L’Europe a marqué un vrai virage ces deux dernières années. Elle a été l’une des zones géographiques les plus créatives en matière d’emploi et la croissance du PIB à 2,5% est revenue pour la première fois à des niveaux enregistrés avant la crise.

Du côté des entreprises, 2017 a non seulement constitué la première année de croissance cumulée des revenus depuis 2012, mais, de surcroît, cette croissance s’est révélée particulièrement forte. S’élevant à +6%, elle représente la quatrième plus forte performance annuelle depuis le début du siècle. Les résultats des sociétés dans les secteurs de l’énergie, miniers et celui de la finance ont rebondi depuis leurs plus bas historiques, tandis que la croissance cumulée des BPA en Europe a gagné plus de 20%. Ce mouvement a été largement anticipé après l’importante rotation sectorielle vers des valeurs cycliques et financières enregistrée fin 2016.

Au Royaume-Uni, le renforcement de l’inflation, la première hausse des taux d’intérêt depuis la crise financière ainsi que la faiblesse du marché immobilier sont sources d’inquiétude car ils pourraient engendrer un ralentissement de la croissance économique en Grande-Bretagne. L’impact négatif sur la livre sterling et sur le marché des actions britanniques a été exacerbé par le manque de progrès réalisé en vue d’un Brexit « en douceur ».

Par conséquent, le rendement net total de l’indice MSCI Europe en 2017 s’est inscrit nettement en retrait par rapport à la croissance cumulée des bénéfices. Les niveaux de valorisation ont sensiblement reculé tout au long de l’année 2017, le PER sur les douze derniers mois du MSCI Europe chutant de 10% à 18,8 fois les bénéfices.

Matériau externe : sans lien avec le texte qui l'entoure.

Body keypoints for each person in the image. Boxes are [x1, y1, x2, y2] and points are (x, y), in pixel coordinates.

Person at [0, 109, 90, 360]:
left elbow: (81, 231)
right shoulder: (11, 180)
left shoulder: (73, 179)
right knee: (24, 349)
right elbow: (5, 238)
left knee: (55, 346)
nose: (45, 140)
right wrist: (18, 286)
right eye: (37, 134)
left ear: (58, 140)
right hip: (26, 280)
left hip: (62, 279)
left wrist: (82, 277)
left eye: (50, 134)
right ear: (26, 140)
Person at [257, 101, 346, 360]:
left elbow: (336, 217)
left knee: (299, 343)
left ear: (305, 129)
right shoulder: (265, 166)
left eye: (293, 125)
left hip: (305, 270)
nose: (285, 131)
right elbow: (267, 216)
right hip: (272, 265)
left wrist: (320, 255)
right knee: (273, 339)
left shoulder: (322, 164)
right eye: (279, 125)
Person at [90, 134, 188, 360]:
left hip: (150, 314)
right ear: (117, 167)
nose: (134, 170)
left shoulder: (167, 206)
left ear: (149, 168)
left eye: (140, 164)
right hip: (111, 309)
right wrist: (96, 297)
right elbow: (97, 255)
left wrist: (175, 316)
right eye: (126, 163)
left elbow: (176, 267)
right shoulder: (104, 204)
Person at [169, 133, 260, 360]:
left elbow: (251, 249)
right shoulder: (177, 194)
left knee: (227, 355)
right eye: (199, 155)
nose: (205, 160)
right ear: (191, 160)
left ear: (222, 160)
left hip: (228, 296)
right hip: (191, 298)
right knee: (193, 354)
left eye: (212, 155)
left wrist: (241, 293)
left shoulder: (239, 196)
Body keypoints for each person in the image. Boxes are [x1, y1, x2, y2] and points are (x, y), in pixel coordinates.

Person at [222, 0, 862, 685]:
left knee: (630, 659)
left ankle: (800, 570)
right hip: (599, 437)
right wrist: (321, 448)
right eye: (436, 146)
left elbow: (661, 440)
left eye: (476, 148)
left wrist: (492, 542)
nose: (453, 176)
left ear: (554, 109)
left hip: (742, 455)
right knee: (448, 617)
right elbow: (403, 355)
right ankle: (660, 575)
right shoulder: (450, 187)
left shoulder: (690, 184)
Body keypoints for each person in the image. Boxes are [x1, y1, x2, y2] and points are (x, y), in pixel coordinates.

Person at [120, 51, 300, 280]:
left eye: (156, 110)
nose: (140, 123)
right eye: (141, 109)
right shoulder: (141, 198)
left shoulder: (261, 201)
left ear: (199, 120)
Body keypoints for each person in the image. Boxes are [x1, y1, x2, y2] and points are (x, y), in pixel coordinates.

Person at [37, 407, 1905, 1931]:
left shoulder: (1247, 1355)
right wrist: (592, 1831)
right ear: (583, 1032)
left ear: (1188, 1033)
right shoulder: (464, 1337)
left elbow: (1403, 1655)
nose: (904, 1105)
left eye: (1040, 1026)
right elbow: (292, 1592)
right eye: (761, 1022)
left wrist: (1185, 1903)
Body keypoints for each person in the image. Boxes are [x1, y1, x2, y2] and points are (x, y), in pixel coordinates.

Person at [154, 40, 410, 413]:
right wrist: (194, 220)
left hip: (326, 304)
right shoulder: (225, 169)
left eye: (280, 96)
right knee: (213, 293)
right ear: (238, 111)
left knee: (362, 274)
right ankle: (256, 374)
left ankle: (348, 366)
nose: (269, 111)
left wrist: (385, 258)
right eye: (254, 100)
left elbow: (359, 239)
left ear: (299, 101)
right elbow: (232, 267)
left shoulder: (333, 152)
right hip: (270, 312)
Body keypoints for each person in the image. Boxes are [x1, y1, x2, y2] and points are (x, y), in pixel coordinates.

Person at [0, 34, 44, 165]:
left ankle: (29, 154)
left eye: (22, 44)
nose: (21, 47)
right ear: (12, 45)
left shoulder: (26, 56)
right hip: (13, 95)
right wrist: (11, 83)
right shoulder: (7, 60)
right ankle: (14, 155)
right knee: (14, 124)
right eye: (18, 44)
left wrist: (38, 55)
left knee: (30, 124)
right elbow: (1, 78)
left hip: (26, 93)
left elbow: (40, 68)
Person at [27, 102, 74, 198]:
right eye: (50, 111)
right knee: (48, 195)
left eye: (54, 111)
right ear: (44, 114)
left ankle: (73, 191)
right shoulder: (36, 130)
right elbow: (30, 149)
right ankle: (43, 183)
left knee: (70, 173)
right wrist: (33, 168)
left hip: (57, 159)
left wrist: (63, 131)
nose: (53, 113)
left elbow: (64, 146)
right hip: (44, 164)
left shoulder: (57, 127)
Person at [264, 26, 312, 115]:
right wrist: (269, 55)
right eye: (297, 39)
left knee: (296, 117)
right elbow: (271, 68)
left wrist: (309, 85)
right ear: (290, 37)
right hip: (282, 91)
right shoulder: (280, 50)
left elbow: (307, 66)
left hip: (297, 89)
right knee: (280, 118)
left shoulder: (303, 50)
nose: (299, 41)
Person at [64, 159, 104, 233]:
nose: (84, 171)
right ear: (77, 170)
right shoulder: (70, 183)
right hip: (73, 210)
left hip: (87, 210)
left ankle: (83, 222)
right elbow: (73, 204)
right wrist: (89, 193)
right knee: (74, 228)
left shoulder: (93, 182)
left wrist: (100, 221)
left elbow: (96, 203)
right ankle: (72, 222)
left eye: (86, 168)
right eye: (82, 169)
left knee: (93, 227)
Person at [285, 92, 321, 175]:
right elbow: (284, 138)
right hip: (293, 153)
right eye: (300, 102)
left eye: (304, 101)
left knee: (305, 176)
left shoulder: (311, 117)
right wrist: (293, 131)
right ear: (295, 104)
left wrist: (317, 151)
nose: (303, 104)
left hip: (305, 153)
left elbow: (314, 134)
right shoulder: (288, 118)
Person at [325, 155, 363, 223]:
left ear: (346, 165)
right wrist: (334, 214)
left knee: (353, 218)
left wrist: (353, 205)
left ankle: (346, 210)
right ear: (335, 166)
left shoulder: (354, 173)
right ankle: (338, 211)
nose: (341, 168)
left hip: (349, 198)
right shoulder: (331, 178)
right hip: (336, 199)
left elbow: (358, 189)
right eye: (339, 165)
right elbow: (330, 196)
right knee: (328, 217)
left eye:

À quoi peut-on s’attendre en 2018 ?

Les actions européennes présentent une opportunité d’investissement intéressante pour l’année à venir. Même si une grande partie de l’incertitude politique a pris fin en 2017, le Brexit devrait continuer à poser problème. La solide confiance des entreprises et des consommateurs permet d’anticiper une croissance économique vigoureuse en Europe, soutenue par la reprise au niveau local mais aussi sur les marchés émergents – ces derniers sont désormais aussi importants en tant que marchés d’exportation pour l’Europe qu’ils le sont pour les États-Unis.

Le niveau de confiance élevé des entreprises et des consommateurs crée un contexte favorable pour la croissance des résultats des sociétés. Marquant un changement notable par rapport à ces dix dernières années, durant lesquelles les résultats ont été décevants, les révisions de bénéfices sont récemment devenues positives. Les attentes du consensus se sont calées sur une croissance potentielle des bénéfices de +10% en 2018, un niveau supérieur à la moyenne historique de long terme. La valorisation semble raisonnable à 14,8 fois les bénéfices des douze prochains mois.

En 2017, la surperformance des titres « croissance » par rapport aux titres « value » a été moins prononcée en Europe que dans le reste du monde. L’exposition élevée des États-Unis et des marchés émergents aux géants numériques de type GAFA et BAT et leur exposition globalement élevée au secteur technologique ont constitué un moteur puissant pour la performance de ces marchés. En revanche, le mouvement haussier a été plus étendu en Europe. En cas de difficulté des titres de ce secteur, les actions européennes pourraient se révéler moins vulnérables et plus défensives, en raison de leur moindre sensibilité à ces titres.